Fred arrives at his customer site with a brief job description, a name, address and telephone number.
The job is a secure code reviewer.
Secure code reviewers are often employed to try to find security weaknesses during or at the end of a development cycle. A security consultant, typically a penetration tester or secure coding expert, will look at the source code and try to find weaknesses such as those described in the SANS top 25 and OWASP Top 10. White box tests, such as secure code reviews, are able to look inside the application and therefore can often find security weaknesses that are difficult or impossible to find in a penetration test.
Fred sits down and waits for the code to be reviewed. After an hour, he is given a laptop locked to a desk. The source code is in a folder on the laptop, but there are no developer tools installed on the machine. Fred sighs, and loads notepad.
Flicking between notepad and a command prompt, Fred begins to explore the source and notices that there are in fact several projects in the folder he has been given. Unsure which is in scope, he asks to speak to a developer. He is given a 30-minute time slot the next day. He also notices that as well as .java files, there are also a series of Objective C files. Clearly this is a web service that is accessed by an iPhone application. Whilst looking at the assembled colons and pointers, Fred shudders. Fred is primarily a Java programmer, and the thought of memory management triggers a twitch in his left eyebrow. At lunchtime, he buys an iOS development manual.

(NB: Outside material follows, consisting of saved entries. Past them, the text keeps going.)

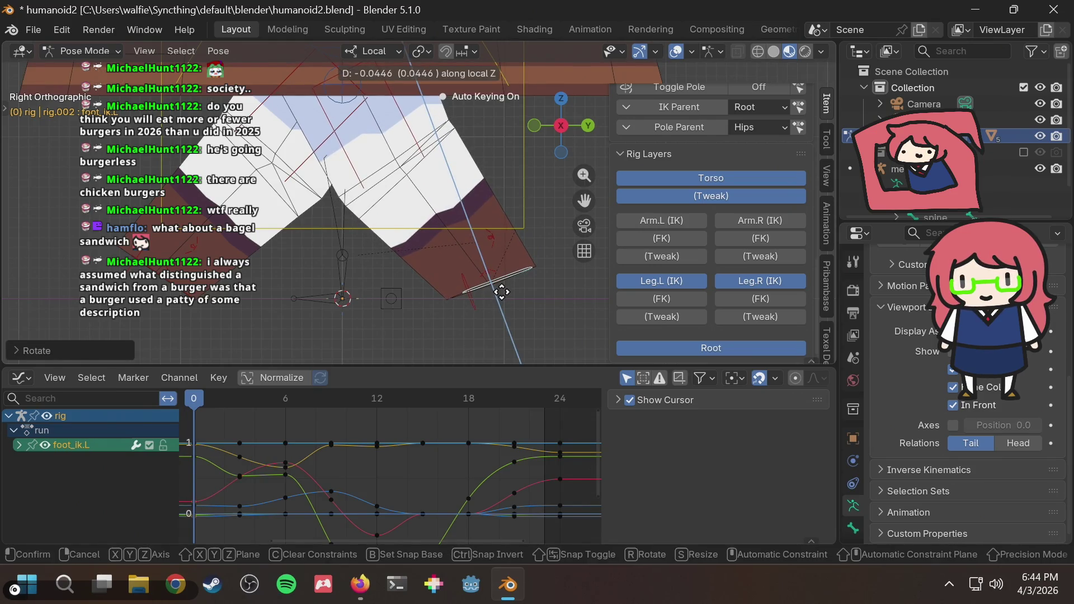
pyautogui.click(502, 291)
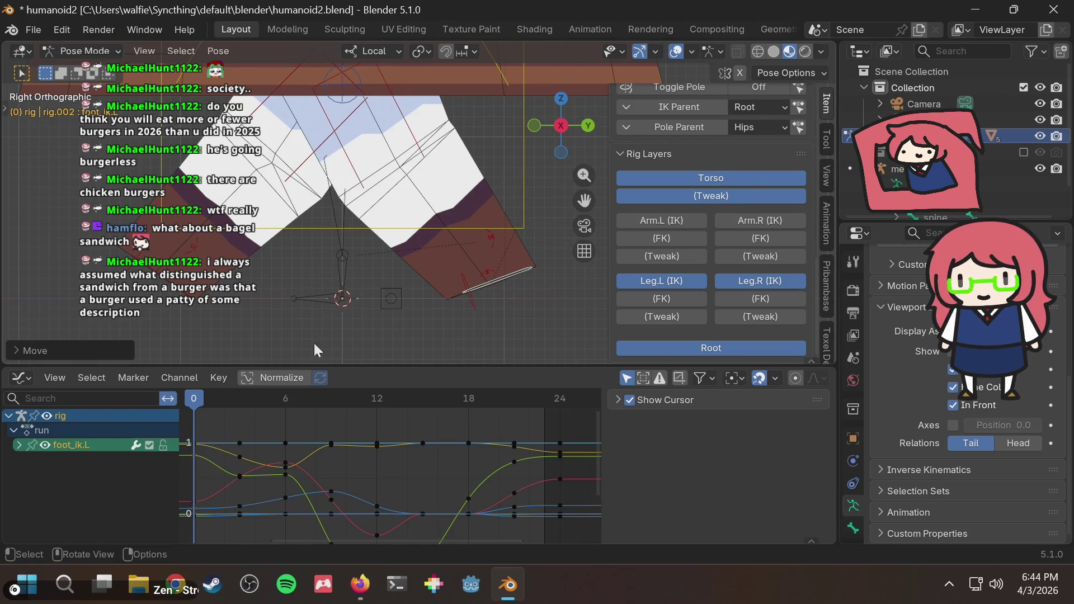
pyautogui.click(203, 401)
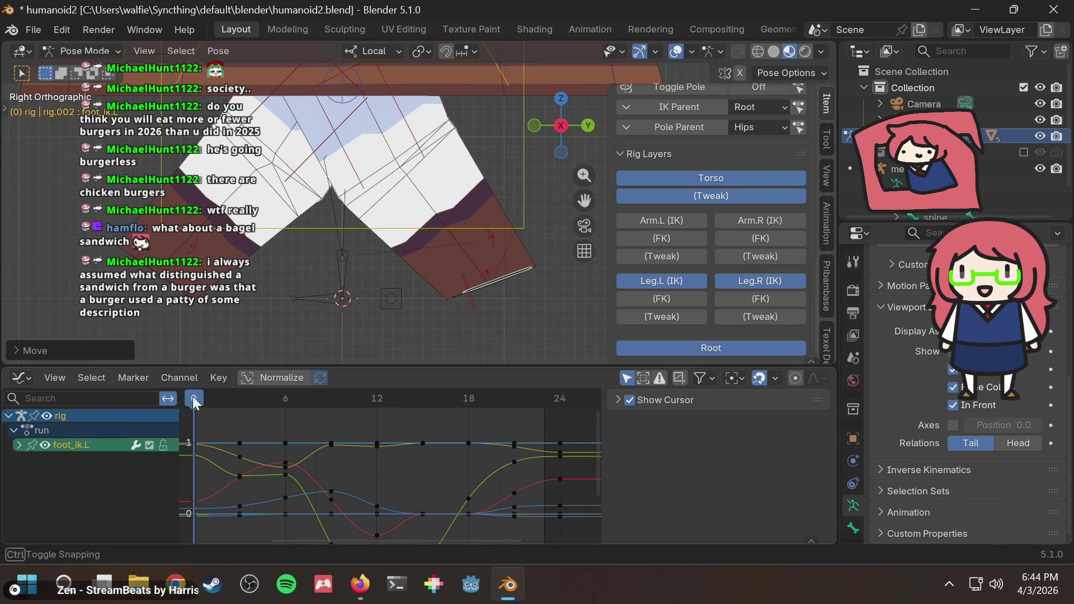
# Step: Scrub around frames 0–3 comparing the left foot against the walk cycle reference
pyautogui.moveTo(193, 401); pyautogui.dragTo(223, 401)
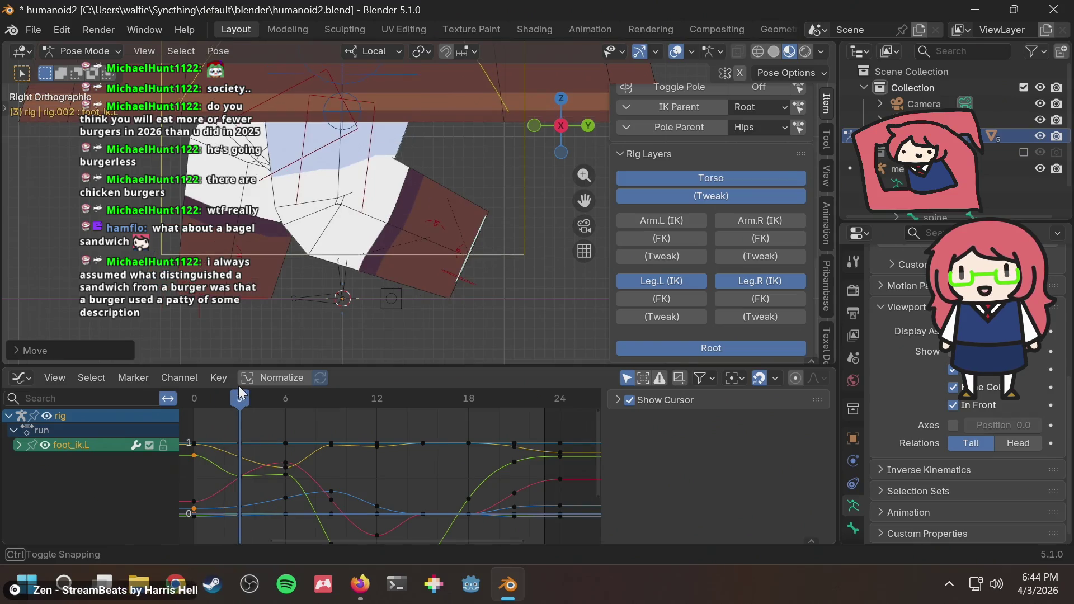
pyautogui.press('alt+Tab')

The next day Fred arrives for day 2 of this 3-day job, and finally meets the lead developer responsible for the code he is reviewing. They sit together, and Fred switches on the laptop. Clicking through the folders, the development lead laughs. This is not the right branch! No wonder you were confused! An hour later Fred sits with a completely different set of files to review. They appear identical, but Fred is experienced enough to know that all of the previous day’s work is wasted, and he will need to re-review each finding already documented, before beginning again the intricate task of tracing the program logic and data paths to find security flaws.
A week later, the PDF report is delivered to the development team. Fred’s findings have been written up and his recommendations meticulously documented. There were a few missing files, and this was a ‘time limited’ test (duly noted in caveats at the end of the report), but the review finds some interesting weaknesses for the development team to consider. They open their IDEs and navigate to the corresponding page and source code line described in the report. The code is completely different. Clearly, this project had not been finished when the review was performed. They try to call Fred, but he is already on another job. The developers put the report aside and move on to their next task. A month later the report is shredded and composted. At least the tomatoes will find it useful.
Poring through lines of code for vulnerabilities like Fred can seem Flintstonian indeed. Today automated Static testing tools (SAST) can be trusted to detect most common weaknesses like SQL Injection and XSS without the need to fluster poor Fred. Like secure code reviews, they are White Box tests, meaning they can find flaws that are difficult or impossible to detect from the outside. They can be initiated directly by developers from their IDE when they are ready. They know all supported technologies equally, they don’t get tired, and results are consistent. Retesting is as simple as clicking a button.
Next time a secure code review is under consideration, please think of Fred. Perhaps it is more valuable to statically scan the application throughout the SDLC, leaving Fred free to focus on the equally important yet often missed tasks of secure development training, designing secure software, performing secure architecture reviews and penetration testing.